Exercise: The required output is the exact run of lines in the listing below from the line holding "月給189,000円～275,000円＋諸手当" through the line holding "Accessoires", with no pictures.

Entries shown:
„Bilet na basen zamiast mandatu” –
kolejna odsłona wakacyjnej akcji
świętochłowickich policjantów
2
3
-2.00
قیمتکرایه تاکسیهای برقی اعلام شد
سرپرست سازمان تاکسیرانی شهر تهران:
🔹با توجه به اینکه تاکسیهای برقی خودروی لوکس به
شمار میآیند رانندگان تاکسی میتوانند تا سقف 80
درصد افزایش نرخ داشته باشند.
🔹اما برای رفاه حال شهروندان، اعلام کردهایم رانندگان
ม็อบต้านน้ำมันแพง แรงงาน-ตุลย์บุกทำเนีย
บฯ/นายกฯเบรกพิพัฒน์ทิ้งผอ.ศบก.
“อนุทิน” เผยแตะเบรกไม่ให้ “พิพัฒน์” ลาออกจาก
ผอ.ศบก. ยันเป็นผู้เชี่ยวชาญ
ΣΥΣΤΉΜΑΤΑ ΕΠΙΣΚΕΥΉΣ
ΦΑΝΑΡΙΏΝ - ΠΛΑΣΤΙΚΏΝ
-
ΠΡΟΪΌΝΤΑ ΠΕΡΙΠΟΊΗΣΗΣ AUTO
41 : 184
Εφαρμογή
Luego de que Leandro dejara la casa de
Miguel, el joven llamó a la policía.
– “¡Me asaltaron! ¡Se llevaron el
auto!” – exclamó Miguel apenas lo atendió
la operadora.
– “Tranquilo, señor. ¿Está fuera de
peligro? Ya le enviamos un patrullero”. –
...
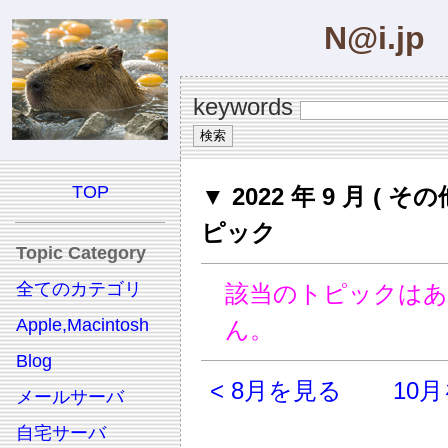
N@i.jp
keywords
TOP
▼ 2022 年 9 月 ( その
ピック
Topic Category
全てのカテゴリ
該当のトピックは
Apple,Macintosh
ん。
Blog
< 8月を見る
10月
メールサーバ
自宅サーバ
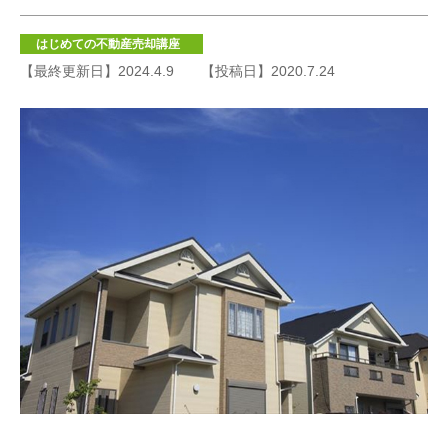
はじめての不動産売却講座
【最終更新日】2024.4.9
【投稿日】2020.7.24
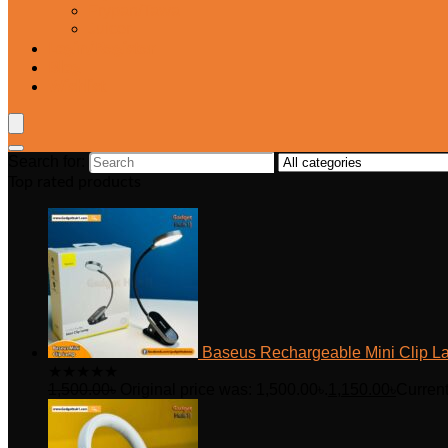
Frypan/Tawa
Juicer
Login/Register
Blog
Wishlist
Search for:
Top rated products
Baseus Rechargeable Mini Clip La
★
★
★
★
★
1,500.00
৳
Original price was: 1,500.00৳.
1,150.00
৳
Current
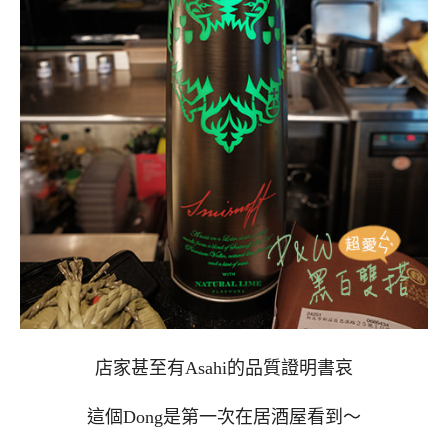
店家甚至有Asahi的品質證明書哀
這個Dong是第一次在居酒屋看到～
* * *
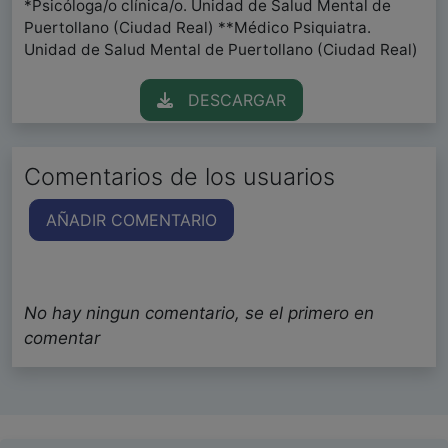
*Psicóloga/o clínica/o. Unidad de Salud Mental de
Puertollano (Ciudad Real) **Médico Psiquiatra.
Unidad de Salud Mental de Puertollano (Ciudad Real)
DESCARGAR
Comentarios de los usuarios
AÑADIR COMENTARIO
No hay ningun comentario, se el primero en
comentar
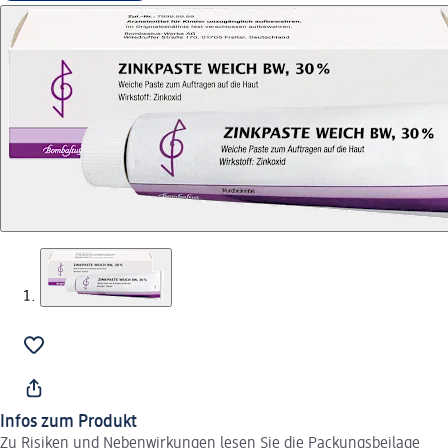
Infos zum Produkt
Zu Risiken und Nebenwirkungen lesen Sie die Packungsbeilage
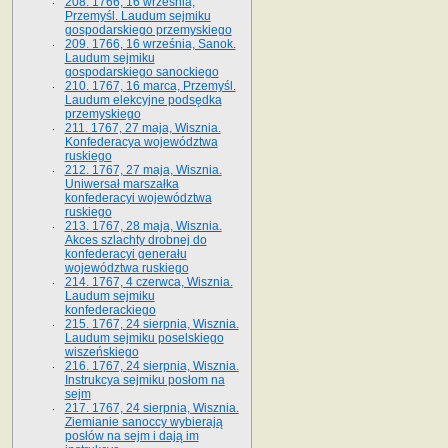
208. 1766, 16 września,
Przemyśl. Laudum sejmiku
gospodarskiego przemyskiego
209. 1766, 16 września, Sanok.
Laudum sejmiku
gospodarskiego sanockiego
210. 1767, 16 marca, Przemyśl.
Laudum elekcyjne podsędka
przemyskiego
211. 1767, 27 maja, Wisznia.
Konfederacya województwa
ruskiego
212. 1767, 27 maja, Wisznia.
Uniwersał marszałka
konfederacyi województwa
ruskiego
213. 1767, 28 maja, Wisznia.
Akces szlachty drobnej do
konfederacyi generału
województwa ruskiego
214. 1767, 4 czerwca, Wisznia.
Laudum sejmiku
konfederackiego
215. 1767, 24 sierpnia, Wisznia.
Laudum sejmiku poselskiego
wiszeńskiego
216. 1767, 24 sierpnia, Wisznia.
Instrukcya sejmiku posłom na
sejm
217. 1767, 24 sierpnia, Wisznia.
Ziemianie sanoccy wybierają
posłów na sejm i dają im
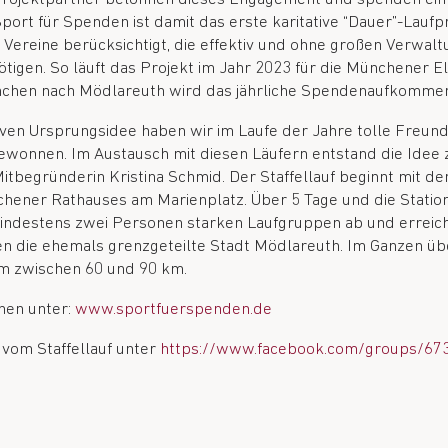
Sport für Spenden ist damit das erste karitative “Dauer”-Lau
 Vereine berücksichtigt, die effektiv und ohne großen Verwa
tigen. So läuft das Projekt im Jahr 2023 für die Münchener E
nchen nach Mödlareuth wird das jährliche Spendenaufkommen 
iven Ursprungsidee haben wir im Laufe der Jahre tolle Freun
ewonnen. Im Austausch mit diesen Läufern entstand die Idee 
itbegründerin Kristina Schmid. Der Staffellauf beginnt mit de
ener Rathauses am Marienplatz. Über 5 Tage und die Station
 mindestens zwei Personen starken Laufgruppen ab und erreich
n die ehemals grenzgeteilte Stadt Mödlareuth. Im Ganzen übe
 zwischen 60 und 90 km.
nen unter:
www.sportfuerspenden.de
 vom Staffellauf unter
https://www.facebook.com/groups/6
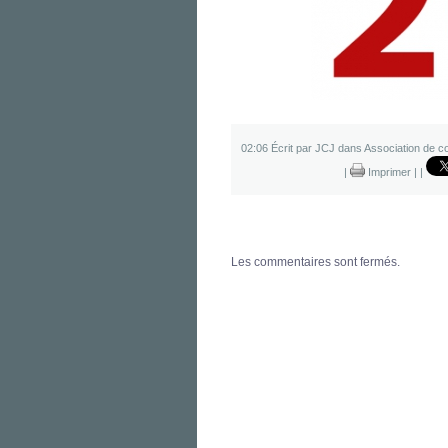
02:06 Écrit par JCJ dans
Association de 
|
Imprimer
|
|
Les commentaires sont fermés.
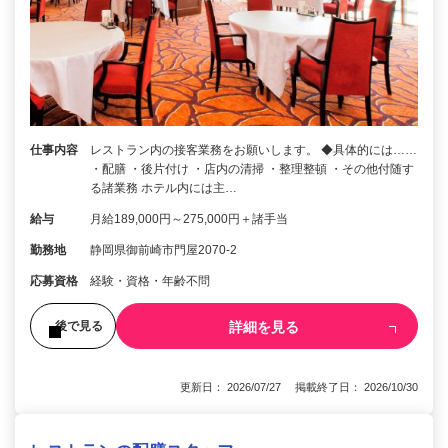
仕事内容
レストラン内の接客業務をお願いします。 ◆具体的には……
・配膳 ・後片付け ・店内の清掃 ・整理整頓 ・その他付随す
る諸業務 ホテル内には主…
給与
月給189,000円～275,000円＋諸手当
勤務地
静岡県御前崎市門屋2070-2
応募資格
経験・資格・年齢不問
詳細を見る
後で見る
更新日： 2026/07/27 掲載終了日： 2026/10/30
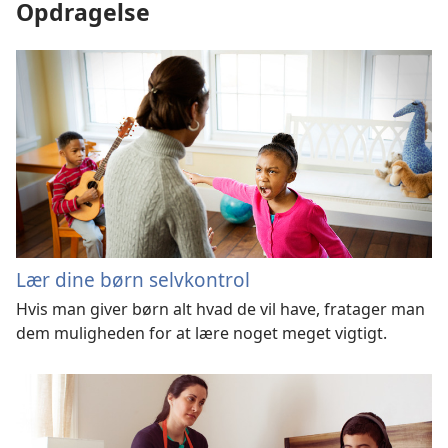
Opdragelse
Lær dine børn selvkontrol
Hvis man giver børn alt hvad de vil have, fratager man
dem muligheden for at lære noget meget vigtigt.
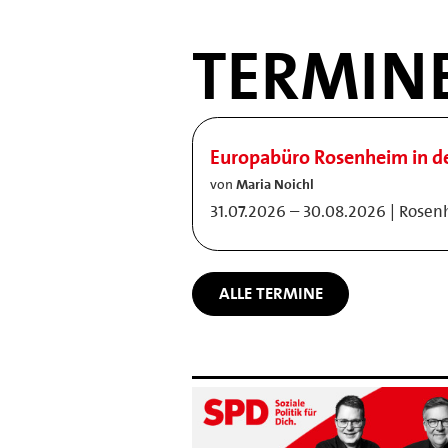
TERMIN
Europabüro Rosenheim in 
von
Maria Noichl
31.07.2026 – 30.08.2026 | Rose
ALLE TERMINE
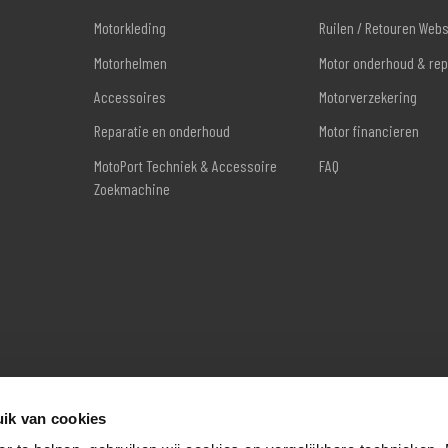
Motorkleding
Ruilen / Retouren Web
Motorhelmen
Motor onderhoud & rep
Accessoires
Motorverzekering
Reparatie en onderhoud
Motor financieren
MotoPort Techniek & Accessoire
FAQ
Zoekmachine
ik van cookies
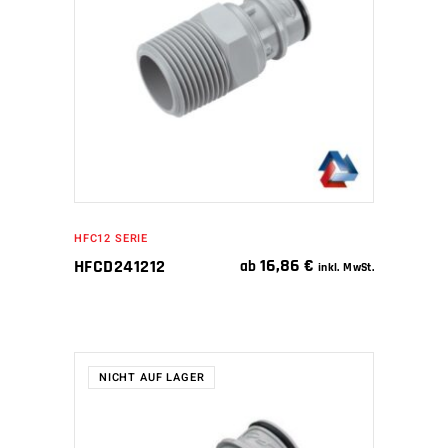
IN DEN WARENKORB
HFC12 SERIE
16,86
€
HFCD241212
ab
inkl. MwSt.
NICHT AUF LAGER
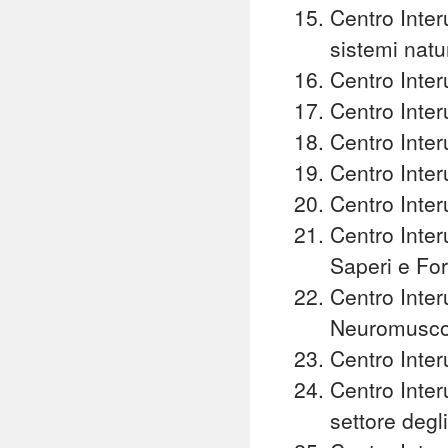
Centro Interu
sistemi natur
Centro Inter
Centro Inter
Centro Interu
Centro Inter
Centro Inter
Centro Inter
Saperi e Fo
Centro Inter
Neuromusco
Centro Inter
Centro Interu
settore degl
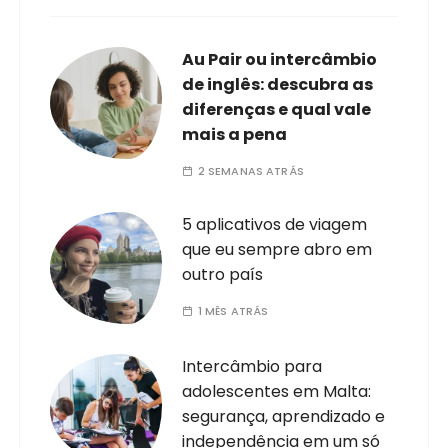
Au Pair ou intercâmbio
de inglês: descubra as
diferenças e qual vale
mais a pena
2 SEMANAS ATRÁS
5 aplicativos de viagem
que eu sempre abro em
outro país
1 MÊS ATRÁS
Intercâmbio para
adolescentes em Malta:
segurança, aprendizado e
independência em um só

Solution for this task:
月給189,000円～275,000円＋諸手当
勤務地
静岡県御前崎市門屋2070-2
応募資格
経験・資格・年齢不問
詳細を見る
後で見る
更新日： 2026/07/27 掲載終了日： 2026/10/30
Opdragelse
Lær dine børn selvkontrol
Hvis man giver børn alt hvad de vil have, fratager man
dem muligheden for at lære noget meget vigtigt.
TERMIN
Europabüro Rosenheim in 
von
Maria Noichl
31.07.2026 – 30.08.2026 | Rose
ALLE TERMINE
Motorkleding
Ruilen / Retouren Web
Motorhelmen
Motor onderhoud & rep
Accessoires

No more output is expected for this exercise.